Melansir riset International Institute for Strategic Studies (IISS), biaya personel untuk 360.000 tentara cadangan menjadi mobilisasi terbesar Israel sejak Perang Yom Kippur tahun 1973. Jumlah ini memberikan tekanan besar pada keuangan publik Israel.
Pemerintah Israel memperkirakan biaya tersebut mencapai USD41 juta per hari pada tahap awal pertempuran. Durasi perang yang kini mencapai lima bulan membuat biaya personel tambahan bisa mencapai sekitar USD4,2 miliar hingga Januari.
Perang ini juga mempunyai dampak buruk lainnya terhadap perekonomian Israel. Pasukan cadangan mewakili sekitar 8 persen angkatan kerja Israel, yang berarti mobilisasi menyebabkan berkurangnya pasokan tenaga kerja. Kerugian ekonomi tidak langsung yang ditimbulkan mencapai ILS2,5 miliar (USD684 juta) dalam lima minggu pertama operasi.
Kondisi ini menyebabkan terjadinya guncangan lain pada pasar tenaga kerja. Misalnya, sebelum Oktober 2023, diperkirakan 75 ribu warga Palestina dari Tepi Barat dan 12 ribu dari Gaza memiliki izin kerja Israel. Jumlah ini ditambah dengan sekitar 15 ribu pekerja tidak berdokumen yang bekerja di bidang perdagangan seperti konstruksi dan pekerjaan rumah tangga.

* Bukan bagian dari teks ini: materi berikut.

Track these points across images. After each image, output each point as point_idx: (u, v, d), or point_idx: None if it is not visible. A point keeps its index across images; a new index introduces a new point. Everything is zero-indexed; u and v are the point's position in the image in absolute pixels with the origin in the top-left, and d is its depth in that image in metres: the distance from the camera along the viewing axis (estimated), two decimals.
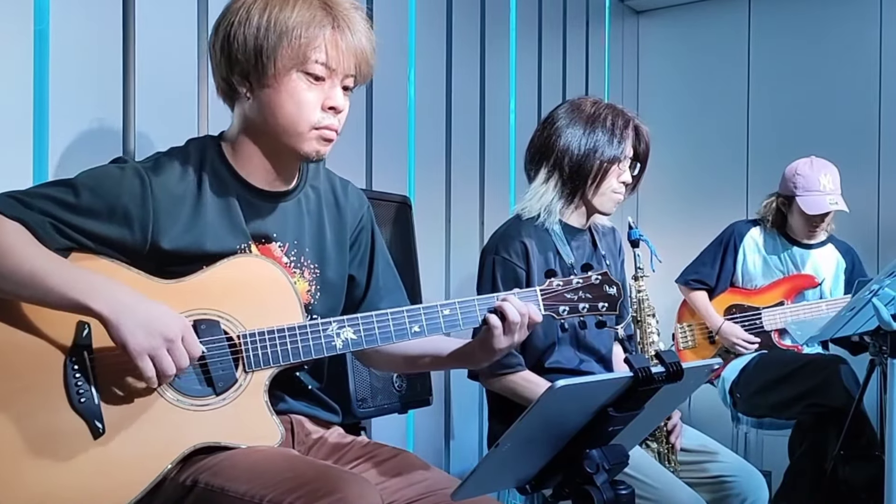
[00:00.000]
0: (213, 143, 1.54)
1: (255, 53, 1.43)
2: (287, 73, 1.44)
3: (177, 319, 1.35)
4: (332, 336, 1.46)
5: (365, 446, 1.59)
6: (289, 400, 1.56)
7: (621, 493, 1.25)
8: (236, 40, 1.44)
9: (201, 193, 1.47)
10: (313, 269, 1.58)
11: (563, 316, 1.57)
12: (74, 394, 1.34)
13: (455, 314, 1.51)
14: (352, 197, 1.68)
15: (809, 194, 3.16)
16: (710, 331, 3.34)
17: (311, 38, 1.43)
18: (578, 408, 1.23)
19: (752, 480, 2.18)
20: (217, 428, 1.40)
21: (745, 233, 3.36)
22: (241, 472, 1.33)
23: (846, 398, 2.84)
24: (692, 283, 3.38)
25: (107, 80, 2.06)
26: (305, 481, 1.28)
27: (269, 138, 1.50)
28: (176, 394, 1.39)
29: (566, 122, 2.16)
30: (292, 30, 1.42)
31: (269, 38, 1.42)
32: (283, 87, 1.45)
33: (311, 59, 1.44)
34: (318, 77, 1.45)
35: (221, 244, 1.47)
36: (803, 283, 3.29)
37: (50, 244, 1.37)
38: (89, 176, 1.44)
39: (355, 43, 1.47)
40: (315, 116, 1.47)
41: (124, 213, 1.41)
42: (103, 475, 1.33)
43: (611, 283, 1.59)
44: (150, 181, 1.43)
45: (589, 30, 4.29)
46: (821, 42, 4.15)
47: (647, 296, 2.15)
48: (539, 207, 2.16)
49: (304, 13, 1.43)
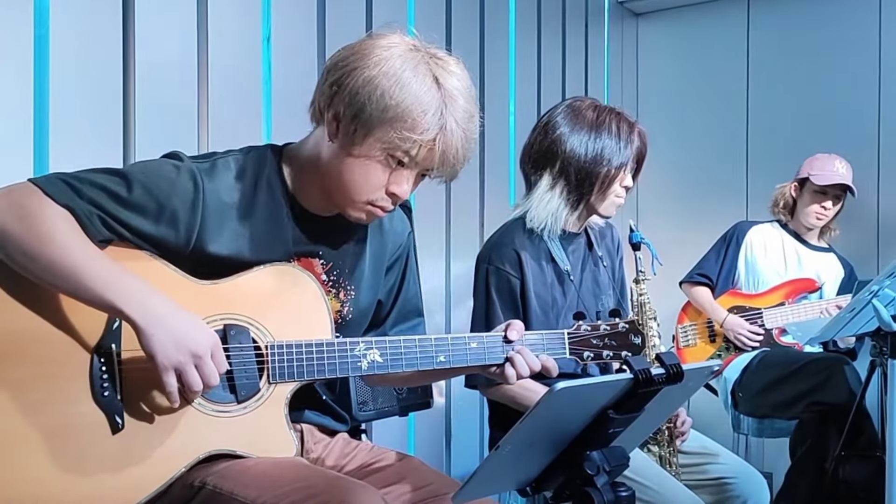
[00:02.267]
0: (273, 157, 1.50)
1: (353, 115, 1.37)
2: (372, 151, 1.39)
3: (207, 335, 1.33)
4: (359, 357, 1.45)
5: (369, 451, 1.60)
6: (302, 409, 1.55)
7: (622, 495, 1.25)
8: (350, 86, 1.36)
9: (252, 205, 1.45)
10: (349, 290, 1.57)
11: (586, 360, 1.60)
12: (98, 387, 1.33)
13: (482, 349, 1.52)
14: (396, 222, 1.67)
15: (822, 172, 3.26)
16: (711, 331, 3.35)
17: (413, 134, 1.36)
18: (579, 410, 1.23)
19: (752, 482, 2.18)
20: (234, 436, 1.39)
21: (747, 230, 3.40)
22: (250, 479, 1.33)
23: (849, 396, 2.84)
24: (695, 277, 3.40)
25: (107, 84, 2.06)
26: (316, 492, 1.27)
27: (327, 184, 1.46)
28: (199, 398, 1.38)
29: (569, 128, 2.13)
30: (401, 119, 1.35)
31: (375, 112, 1.35)
32: (361, 160, 1.40)
33: (402, 151, 1.38)
34: (400, 163, 1.41)
35: (260, 256, 1.45)
36: (804, 286, 3.30)
37: (94, 235, 1.34)
38: (143, 171, 1.40)
39: (454, 156, 1.40)
40: (374, 195, 1.43)
41: (172, 215, 1.39)
42: (117, 471, 1.33)
43: (637, 332, 1.61)
44: (204, 187, 1.41)
45: (588, 32, 4.29)
46: (820, 44, 4.15)
47: (648, 299, 2.15)
48: (545, 215, 2.14)
49: (424, 101, 1.35)
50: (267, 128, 2.56)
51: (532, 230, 2.15)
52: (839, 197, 3.29)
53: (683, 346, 3.40)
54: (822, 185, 3.24)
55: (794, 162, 3.41)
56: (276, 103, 2.56)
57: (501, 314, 2.08)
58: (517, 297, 2.10)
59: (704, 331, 3.38)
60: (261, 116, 2.55)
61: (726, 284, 3.37)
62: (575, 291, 2.17)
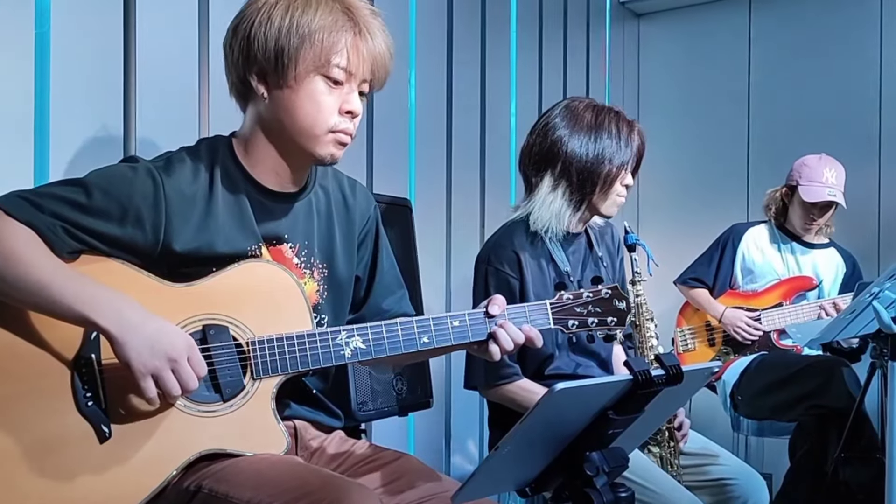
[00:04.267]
0: (224, 143, 1.53)
1: (275, 54, 1.43)
2: (307, 75, 1.44)
3: (182, 338, 1.33)
4: (342, 345, 1.46)
5: (366, 450, 1.59)
6: (293, 405, 1.55)
7: (621, 496, 1.25)
8: (256, 40, 1.44)
9: (213, 194, 1.46)
10: (322, 268, 1.58)
11: (571, 329, 1.59)
12: (82, 397, 1.33)
13: (465, 326, 1.52)
14: (360, 196, 1.68)
15: (811, 184, 3.19)
16: (710, 334, 3.34)
17: (333, 43, 1.43)
18: (578, 411, 1.23)
19: (752, 483, 2.18)
20: (224, 435, 1.39)
21: (743, 232, 3.38)
22: (245, 479, 1.33)
23: (848, 400, 2.84)
24: (690, 282, 3.40)
25: (108, 82, 2.06)
26: (310, 490, 1.27)
27: (283, 140, 1.49)
28: (184, 399, 1.38)
29: (568, 130, 2.13)
30: (315, 33, 1.42)
31: (292, 40, 1.42)
32: (302, 89, 1.45)
33: (332, 63, 1.44)
34: (337, 81, 1.45)
35: (233, 245, 1.46)
36: (802, 284, 3.29)
37: (61, 248, 1.35)
38: (101, 176, 1.41)
39: (375, 49, 1.47)
40: (332, 120, 1.46)
41: (136, 215, 1.39)
42: (108, 480, 1.33)
43: (620, 297, 1.60)
44: (163, 182, 1.42)
45: (589, 33, 4.29)
46: (821, 45, 4.15)
47: (645, 300, 2.15)
48: (549, 216, 2.14)
49: (327, 17, 1.43)
50: None
51: (533, 231, 2.15)
52: (828, 206, 3.23)
53: (683, 351, 3.40)
54: (810, 201, 3.19)
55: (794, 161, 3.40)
56: None
57: None
58: (516, 298, 2.10)
59: (703, 334, 3.38)
60: None
61: (724, 287, 3.37)
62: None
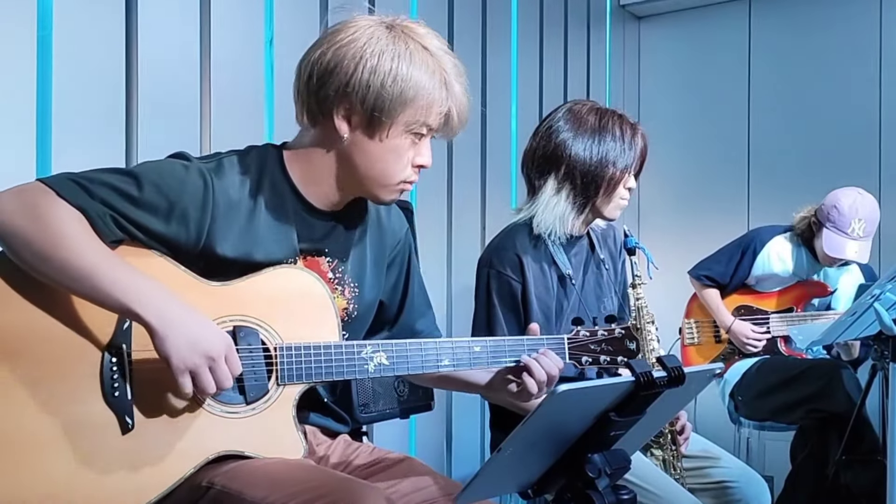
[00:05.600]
0: (274, 154, 1.51)
1: (373, 108, 1.41)
2: (399, 133, 1.44)
3: (221, 337, 1.34)
4: (366, 359, 1.46)
5: (371, 453, 1.60)
6: (305, 411, 1.55)
7: (623, 498, 1.25)
8: (357, 83, 1.40)
9: (257, 203, 1.46)
10: (353, 287, 1.58)
11: (584, 365, 1.61)
12: (109, 387, 1.33)
13: (485, 353, 1.53)
14: (394, 218, 1.69)
15: (837, 233, 3.11)
16: (717, 330, 3.33)
17: (430, 106, 1.43)
18: (580, 413, 1.23)
19: (754, 486, 2.17)
20: (243, 437, 1.40)
21: (767, 241, 3.29)
22: (259, 479, 1.33)
23: (848, 403, 2.84)
24: (704, 280, 3.34)
25: (110, 85, 2.07)
26: (324, 492, 1.27)
27: (350, 177, 1.49)
28: (209, 398, 1.38)
29: (571, 133, 2.13)
30: (418, 97, 1.41)
31: (394, 99, 1.40)
32: (389, 144, 1.44)
33: (423, 124, 1.45)
34: (422, 136, 1.47)
35: (270, 256, 1.46)
36: (815, 290, 3.26)
37: (106, 235, 1.35)
38: (153, 170, 1.41)
39: (463, 112, 1.48)
40: (406, 172, 1.48)
41: (183, 213, 1.39)
42: (126, 471, 1.33)
43: (632, 338, 1.62)
44: (213, 184, 1.42)
45: (590, 35, 4.29)
46: (821, 47, 4.15)
47: (645, 303, 2.15)
48: (552, 219, 2.14)
49: (429, 77, 1.41)
50: (269, 128, 2.56)
51: (536, 234, 2.15)
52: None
53: (689, 344, 3.38)
54: (830, 255, 3.12)
55: (795, 165, 3.41)
56: (278, 105, 2.56)
57: (503, 318, 2.08)
58: (518, 301, 2.10)
59: (710, 329, 3.35)
60: (263, 117, 2.55)
61: (737, 286, 3.33)
62: (577, 295, 2.18)
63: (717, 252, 3.38)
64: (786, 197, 3.47)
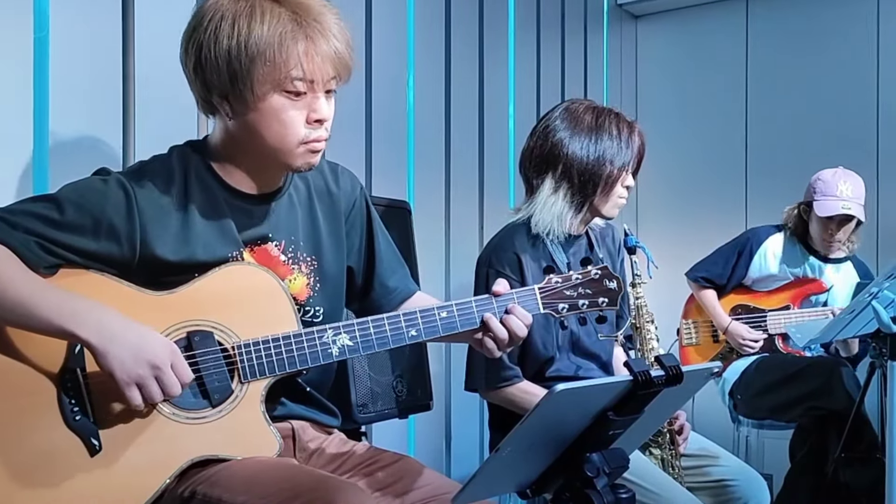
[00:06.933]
0: (196, 150, 1.52)
1: (230, 79, 1.39)
2: (267, 95, 1.40)
3: (164, 345, 1.33)
4: (329, 343, 1.45)
5: (366, 452, 1.59)
6: (288, 403, 1.55)
7: (622, 497, 1.25)
8: (209, 64, 1.39)
9: (188, 202, 1.45)
10: (310, 261, 1.56)
11: (562, 313, 1.56)
12: (69, 412, 1.32)
13: (452, 317, 1.51)
14: (343, 182, 1.66)
15: (825, 198, 3.13)
16: (715, 330, 3.33)
17: (286, 57, 1.37)
18: (578, 412, 1.23)
19: (753, 484, 2.18)
20: (214, 441, 1.39)
21: (763, 240, 3.30)
22: (238, 483, 1.33)
23: (847, 401, 2.84)
24: (701, 282, 3.34)
25: (107, 86, 2.06)
26: (302, 491, 1.27)
27: (256, 154, 1.47)
28: (172, 408, 1.38)
29: (569, 132, 2.13)
30: (265, 51, 1.36)
31: (243, 62, 1.37)
32: (265, 110, 1.41)
33: (289, 77, 1.39)
34: (298, 92, 1.41)
35: (213, 253, 1.45)
36: (812, 288, 3.26)
37: (38, 264, 1.35)
38: (72, 190, 1.41)
39: (331, 50, 1.40)
40: (302, 132, 1.43)
41: (110, 227, 1.39)
42: (101, 493, 1.32)
43: (610, 277, 1.57)
44: (135, 193, 1.41)
45: (587, 34, 4.29)
46: (819, 47, 4.15)
47: (645, 302, 2.15)
48: (550, 219, 2.14)
49: (275, 28, 1.36)
50: None
51: (535, 234, 2.15)
52: (846, 220, 3.15)
53: (686, 345, 3.38)
54: (823, 216, 3.13)
55: (793, 164, 3.41)
56: None
57: None
58: None
59: (708, 329, 3.36)
60: None
61: (734, 286, 3.33)
62: None
63: (714, 253, 3.38)
64: (783, 196, 3.46)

Israel membekukan izin bagi pekerja Palestina setelah tanggal 7 Oktober, dan rencana untuk menutupi kekurangan dengan mempekerjakan pekerja asing dari India belum membuahkan hasil. Hal ini menunjukkan bahwa kesulitan tenaga kerja di Israel akan tetap ada, setidaknya untuk jangka pendek hingga menengah.